Rybak's lawful assembly

Hizzoner picks police chief panel

The mayor of Minneapolis has unveiled his plan in the search for a new police chief. According to a press release from R.T. Rybak's office, citizens are encouraged to offer input via a survey on the city's web site and the city's "311" phone line.

The plan also reveals some of Rybak's "principles" in selecting a chief, including such radical ideas that the future chief must be a "strong leader" who will "keep Minneapolis safe."

And there is an advisory committee made up of elected officials and community activists. The list is more notable for who's not on it.

For instance, none of the usual rabble rousers have been invited to participate--folks like Spike Moss, Ron Edwards or even Urban League president Clarence Hightower. Some might see this as an indication that Rybak will not kowtow to grandstanders and agitators, but it's also a sign that the mayor won't involve some of the people who have been most intimate with police-community issues over the years.

(The press release notes that Rybak will make his selection sometime after Labor Day.)

In fact, the list doesn't include a single member of the Police Community Relations Council, the group of cops and citizens that meets regularly as a result of a federal mediation agreement brokered by the Department of Justice two-and-a-half years ago. That's a striking omission on the mayor's part; those meetings have fostered a consistent, if protracted, dialogue between police and community leaders.

"It seems to be business as usual," notes PCRC member Mark Anderson, saying the issue came up in this morning's PCRC meeting. "Apparently [Rybak] called co-chair Bill Means and said he would be in touch on an informational basis. But you're ignoring enormous expertise--on both sides. The police union needs to be involved in this too."

Jeremy Hanson, Rybak's spokesman, says the committee was picked by Rybak and is a "diverse group." Hanson adds that "the advisory committee is one of the tools" the mayor will use in his search, pointing out the online survey and the phone line.

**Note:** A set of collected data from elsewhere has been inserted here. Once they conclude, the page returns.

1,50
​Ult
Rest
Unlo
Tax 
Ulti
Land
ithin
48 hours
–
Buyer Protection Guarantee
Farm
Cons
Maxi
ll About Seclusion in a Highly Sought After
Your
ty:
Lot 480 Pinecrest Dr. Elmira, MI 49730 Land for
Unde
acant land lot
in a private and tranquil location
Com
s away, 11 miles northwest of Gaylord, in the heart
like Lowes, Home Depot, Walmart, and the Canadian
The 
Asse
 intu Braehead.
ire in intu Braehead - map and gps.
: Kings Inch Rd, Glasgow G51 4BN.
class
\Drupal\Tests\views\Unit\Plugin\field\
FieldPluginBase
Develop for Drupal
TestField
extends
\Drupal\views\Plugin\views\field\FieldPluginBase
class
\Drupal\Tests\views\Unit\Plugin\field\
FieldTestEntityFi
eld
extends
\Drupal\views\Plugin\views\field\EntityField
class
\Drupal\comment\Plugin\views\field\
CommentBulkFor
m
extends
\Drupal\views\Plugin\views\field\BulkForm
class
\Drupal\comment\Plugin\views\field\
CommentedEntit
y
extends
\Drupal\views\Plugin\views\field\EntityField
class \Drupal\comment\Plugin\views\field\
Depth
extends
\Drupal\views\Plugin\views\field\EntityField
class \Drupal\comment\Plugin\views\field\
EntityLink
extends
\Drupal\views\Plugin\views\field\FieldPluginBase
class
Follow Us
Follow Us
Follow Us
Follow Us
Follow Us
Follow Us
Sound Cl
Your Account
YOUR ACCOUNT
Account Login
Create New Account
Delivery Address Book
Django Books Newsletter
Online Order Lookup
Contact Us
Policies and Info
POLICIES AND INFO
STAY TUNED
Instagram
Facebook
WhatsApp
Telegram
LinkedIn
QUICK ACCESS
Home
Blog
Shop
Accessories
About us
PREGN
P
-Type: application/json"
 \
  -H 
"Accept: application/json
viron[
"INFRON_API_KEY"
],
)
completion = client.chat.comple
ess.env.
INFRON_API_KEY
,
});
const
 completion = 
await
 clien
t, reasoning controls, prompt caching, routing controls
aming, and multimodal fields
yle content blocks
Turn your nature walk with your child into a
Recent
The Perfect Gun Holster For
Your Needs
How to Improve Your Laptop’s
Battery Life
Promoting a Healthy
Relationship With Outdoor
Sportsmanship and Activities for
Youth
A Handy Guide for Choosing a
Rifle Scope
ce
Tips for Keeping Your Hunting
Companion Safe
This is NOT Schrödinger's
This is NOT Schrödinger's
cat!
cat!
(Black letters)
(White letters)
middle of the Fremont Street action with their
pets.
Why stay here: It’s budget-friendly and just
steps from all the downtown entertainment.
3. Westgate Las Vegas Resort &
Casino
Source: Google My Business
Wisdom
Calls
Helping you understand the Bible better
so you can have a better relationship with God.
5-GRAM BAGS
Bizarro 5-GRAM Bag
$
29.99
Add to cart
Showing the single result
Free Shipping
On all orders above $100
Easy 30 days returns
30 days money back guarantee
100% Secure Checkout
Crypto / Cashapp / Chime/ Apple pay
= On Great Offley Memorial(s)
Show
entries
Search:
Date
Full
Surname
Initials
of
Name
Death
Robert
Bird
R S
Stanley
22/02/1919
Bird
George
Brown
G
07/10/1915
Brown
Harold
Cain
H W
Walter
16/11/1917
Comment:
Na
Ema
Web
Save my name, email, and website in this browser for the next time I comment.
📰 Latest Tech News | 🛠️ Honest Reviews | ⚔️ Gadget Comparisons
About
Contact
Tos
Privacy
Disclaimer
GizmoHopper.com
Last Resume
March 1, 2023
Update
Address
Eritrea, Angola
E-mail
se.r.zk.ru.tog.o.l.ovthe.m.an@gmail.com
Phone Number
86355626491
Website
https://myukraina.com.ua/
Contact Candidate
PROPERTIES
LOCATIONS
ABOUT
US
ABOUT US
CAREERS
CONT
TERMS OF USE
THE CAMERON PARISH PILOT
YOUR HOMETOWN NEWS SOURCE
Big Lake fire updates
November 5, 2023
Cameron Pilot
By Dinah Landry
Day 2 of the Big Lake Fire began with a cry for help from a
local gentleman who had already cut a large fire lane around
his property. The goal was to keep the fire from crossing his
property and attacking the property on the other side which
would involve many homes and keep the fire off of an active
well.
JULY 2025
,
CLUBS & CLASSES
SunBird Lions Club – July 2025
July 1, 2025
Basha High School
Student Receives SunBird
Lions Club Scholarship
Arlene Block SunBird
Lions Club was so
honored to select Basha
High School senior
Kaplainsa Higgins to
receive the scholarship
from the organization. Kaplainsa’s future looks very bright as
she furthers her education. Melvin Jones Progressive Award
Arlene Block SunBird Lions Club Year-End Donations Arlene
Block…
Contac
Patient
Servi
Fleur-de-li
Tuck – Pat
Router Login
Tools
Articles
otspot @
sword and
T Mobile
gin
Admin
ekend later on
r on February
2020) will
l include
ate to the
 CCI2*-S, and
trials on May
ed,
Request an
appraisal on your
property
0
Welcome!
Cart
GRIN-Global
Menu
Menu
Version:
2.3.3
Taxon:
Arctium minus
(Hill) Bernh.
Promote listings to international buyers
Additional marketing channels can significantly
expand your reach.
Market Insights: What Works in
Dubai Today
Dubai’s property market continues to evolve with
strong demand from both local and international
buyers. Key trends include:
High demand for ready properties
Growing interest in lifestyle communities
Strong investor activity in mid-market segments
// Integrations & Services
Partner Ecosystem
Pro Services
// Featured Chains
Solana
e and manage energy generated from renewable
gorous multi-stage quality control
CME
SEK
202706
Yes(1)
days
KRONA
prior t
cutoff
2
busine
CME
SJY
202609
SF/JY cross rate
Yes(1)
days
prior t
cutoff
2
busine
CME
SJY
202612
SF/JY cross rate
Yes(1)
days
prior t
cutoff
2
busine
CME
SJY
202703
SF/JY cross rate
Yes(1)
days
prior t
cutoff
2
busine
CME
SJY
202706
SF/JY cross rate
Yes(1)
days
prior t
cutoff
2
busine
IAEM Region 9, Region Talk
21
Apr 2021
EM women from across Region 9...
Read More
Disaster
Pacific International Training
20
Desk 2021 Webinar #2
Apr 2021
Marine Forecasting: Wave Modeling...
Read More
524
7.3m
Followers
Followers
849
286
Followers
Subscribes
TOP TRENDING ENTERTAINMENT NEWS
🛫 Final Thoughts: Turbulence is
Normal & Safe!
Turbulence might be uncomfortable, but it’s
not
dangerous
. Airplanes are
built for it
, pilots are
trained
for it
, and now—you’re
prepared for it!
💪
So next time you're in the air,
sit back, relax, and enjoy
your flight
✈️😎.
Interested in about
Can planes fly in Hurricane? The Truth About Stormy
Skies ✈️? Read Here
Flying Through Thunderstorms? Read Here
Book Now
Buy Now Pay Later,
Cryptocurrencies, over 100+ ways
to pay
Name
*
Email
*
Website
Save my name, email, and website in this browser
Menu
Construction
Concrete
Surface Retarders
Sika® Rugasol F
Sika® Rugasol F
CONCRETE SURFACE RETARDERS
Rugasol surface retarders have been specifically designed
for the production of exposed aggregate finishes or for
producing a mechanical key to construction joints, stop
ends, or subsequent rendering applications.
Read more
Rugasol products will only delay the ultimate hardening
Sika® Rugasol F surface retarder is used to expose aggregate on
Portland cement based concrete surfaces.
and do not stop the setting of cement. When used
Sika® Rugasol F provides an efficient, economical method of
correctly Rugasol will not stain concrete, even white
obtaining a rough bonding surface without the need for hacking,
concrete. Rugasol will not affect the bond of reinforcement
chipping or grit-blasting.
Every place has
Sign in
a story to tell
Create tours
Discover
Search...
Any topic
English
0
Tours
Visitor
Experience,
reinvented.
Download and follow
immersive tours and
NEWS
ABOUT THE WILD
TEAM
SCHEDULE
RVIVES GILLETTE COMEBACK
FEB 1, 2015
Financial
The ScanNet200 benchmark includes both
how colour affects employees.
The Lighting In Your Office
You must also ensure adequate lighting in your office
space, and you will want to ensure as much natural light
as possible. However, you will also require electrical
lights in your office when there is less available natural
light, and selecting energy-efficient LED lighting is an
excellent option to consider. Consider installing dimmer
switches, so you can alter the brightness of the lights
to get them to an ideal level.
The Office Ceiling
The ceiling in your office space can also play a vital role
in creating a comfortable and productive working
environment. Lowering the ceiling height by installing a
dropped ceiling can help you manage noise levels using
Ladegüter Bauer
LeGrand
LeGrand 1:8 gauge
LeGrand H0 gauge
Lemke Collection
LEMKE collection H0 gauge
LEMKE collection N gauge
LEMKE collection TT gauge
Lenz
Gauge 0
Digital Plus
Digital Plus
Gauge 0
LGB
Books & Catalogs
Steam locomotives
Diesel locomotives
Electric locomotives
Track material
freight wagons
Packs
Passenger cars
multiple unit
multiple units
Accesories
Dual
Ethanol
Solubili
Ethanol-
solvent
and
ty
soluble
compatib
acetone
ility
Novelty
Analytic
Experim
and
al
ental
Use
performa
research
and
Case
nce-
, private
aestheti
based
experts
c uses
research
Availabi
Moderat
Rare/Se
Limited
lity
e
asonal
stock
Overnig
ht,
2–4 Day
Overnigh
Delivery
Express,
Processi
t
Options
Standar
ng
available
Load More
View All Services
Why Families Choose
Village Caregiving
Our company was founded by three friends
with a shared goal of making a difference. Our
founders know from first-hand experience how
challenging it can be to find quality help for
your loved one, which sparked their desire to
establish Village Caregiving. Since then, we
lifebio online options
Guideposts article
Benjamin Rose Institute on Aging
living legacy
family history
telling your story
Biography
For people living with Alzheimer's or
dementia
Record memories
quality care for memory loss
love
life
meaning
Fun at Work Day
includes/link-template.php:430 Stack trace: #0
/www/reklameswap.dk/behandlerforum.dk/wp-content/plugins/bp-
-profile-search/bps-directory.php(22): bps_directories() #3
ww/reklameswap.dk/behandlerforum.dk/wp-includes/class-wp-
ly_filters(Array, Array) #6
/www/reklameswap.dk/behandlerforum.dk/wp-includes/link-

Who is on the 12-person list? Notables include state Senator Linda Higgins, state Rep. Frank Hornstein, Minneapolis school board member Peggy Flanagan, and City Council member Don Samuels. There's also the Rev. Al Gallmon, former head of the Minneapolis NAACP, Roberta Englund of the Folwell/Webber-Camden Neighborhood Organization and Duo Lee of the Southeast Asian Community Council.

Not exactly a Rainbow Coalition, but as a nod to whatever might be called diversity, it's sufficient. It just happens to exclude a number of people who have been on the front lines in recent years. And, as Mark Anderson notes, the PCRC springs from a "a signed federal agreement that was passed by the City Council. It's a serious process. It didn't come out of nowhere." Then again, Anderson also points out that Rybak has been to a grand total of three PCRC meetings.

Hanson, speaking for the mayor, says, "The PCRC will play an important role" in the search and that "the mayor does value" the group. Still, it looks like a snub. When asked why the mayor didn't simply include one PCRC member, Hanson offers, "I don't know what else to tell you," and that the advisory committee is "just one piece" of the process: "There's nothing preventing the co-chairs of the PCRC from calling him up and offering input."

One of Rybak's "principles" in a chief is one who "builds partnerships with the community," but the mayor, it would seem, is excluding a notable faction of that community at the start.

"The mayor has these other relationships in the community based on political considerations," Anderson concludes. "They're systematically excluding the PCRC, and we're the ones who really care about this stuff."